Ravello Performance on Oracle Cloud Infrastructure

Ravello Performance on Oracle Cloud Infrastructure

 

Introduction

I’ve been a long time network tester either as part of my day job or as a hobby. Upon getting a new computer upgrade I’d always want to measure the performance benefits against the previous version. I guess the same thing goes for cars too but that can be a little more dangerous, right? So I was excited when earlier this year a number of us vExperts were invited to beta test the new Ravello on Oracle Cloud Infrastructure (previously known as Ravello on Oracle Bare Metal Cloud). Among all the new features and capabilities there were two that caught my eye…

  1. ESXi on top of Ravello (set the preferPhysicalHost flag to true)
  2. VMs with 32 CPUs and 200 GB of RAM

It’s still the same Ravello concept under the hood but the underlying hardware is better now that they control the datacenter where the machines are run. The Ravello hypervisor runs directly on Oracle Hardware Servers without having to go through a separate nested hypervisor abstraction layer.

________________

_Short exercise 1_
In the Ravello performance article, what was Ravello on Oracle Cloud Infrastructure previously known as?

________________

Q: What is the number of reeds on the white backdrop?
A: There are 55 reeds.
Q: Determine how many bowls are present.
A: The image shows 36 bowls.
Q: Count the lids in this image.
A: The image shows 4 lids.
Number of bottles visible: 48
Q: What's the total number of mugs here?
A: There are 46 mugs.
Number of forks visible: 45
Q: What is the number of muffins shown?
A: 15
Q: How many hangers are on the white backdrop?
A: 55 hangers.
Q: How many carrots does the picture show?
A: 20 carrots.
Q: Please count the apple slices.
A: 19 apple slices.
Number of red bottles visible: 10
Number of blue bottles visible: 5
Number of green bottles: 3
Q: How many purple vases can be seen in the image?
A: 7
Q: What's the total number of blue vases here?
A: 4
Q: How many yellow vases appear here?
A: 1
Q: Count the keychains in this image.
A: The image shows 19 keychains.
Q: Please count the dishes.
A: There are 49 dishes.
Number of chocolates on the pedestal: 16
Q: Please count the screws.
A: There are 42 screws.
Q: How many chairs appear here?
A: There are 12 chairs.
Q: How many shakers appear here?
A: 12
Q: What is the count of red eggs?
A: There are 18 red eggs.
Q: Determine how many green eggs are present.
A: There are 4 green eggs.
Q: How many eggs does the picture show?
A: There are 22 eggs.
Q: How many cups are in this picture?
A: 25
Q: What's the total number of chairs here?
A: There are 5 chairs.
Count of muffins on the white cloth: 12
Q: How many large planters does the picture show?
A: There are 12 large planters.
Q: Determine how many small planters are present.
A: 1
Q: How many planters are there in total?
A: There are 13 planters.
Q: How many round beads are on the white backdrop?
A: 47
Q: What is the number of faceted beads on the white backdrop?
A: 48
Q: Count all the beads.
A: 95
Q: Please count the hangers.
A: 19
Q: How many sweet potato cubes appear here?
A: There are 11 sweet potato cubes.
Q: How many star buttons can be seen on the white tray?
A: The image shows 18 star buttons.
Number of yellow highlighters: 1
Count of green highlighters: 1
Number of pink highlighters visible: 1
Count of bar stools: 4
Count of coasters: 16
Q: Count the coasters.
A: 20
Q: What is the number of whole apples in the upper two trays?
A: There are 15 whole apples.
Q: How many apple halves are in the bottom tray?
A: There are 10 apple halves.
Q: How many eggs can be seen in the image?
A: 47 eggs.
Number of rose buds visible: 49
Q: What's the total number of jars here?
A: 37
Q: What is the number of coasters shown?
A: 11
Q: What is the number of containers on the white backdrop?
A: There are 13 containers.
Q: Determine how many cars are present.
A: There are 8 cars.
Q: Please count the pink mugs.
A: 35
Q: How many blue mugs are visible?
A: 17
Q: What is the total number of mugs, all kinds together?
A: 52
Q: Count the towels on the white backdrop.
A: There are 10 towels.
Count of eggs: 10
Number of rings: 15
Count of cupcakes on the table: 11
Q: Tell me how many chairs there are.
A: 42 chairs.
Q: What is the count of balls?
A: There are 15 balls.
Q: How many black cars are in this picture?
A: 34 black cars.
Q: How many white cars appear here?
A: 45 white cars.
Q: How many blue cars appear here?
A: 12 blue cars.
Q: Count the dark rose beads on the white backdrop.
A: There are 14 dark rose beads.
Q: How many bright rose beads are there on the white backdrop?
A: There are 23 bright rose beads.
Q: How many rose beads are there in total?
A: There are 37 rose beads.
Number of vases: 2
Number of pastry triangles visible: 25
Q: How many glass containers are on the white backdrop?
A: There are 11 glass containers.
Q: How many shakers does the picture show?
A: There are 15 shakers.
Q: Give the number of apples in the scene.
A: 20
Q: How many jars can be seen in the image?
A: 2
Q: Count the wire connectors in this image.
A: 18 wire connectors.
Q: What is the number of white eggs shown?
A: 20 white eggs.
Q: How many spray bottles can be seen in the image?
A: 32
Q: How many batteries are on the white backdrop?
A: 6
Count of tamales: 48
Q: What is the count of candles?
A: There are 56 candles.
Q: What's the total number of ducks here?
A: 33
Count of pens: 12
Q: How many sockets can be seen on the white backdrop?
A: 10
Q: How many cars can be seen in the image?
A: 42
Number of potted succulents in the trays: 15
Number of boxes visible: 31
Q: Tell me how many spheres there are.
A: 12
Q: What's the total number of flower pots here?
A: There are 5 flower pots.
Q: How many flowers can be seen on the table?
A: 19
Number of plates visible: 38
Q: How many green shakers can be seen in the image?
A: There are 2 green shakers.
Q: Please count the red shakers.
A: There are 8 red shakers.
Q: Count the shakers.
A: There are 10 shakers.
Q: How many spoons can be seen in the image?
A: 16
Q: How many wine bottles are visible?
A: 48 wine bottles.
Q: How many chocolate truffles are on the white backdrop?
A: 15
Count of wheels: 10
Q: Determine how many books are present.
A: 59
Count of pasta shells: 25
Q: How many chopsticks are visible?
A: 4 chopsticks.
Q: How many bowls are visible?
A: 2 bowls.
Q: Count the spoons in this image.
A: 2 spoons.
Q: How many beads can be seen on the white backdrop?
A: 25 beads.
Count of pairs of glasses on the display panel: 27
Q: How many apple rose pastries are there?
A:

________________

_Short exercise 2_
Give the records as a Markdown table with the columns Row and Record line. Start with the line containing "Count of pasta shells: 25" and continue through the last line of the records, leaving out blank lines.

_Exercise output 1_
Ravello on Oracle Bare Metal Cloud

_Exercise output 2_
| Row | Record line |
|---|---|
| 1 | Count of pasta shells: 25 |
| 2 | Q: How many chopsticks are visible? |
| 3 | A: 4 chopsticks. |
| 4 | Q: How many bowls are visible? |
| 5 | A: 2 bowls. |
| 6 | Q: Count the spoons in this image. |
| 7 | A: 2 spoons. |
| 8 | Q: How many beads can be seen on the white backdrop? |
| 9 | A: 25 beads. |
| 10 | Count of pairs of glasses on the display panel: 27 |
| 11 | Q: How many apple rose pastries are there? |
| 12 | A: |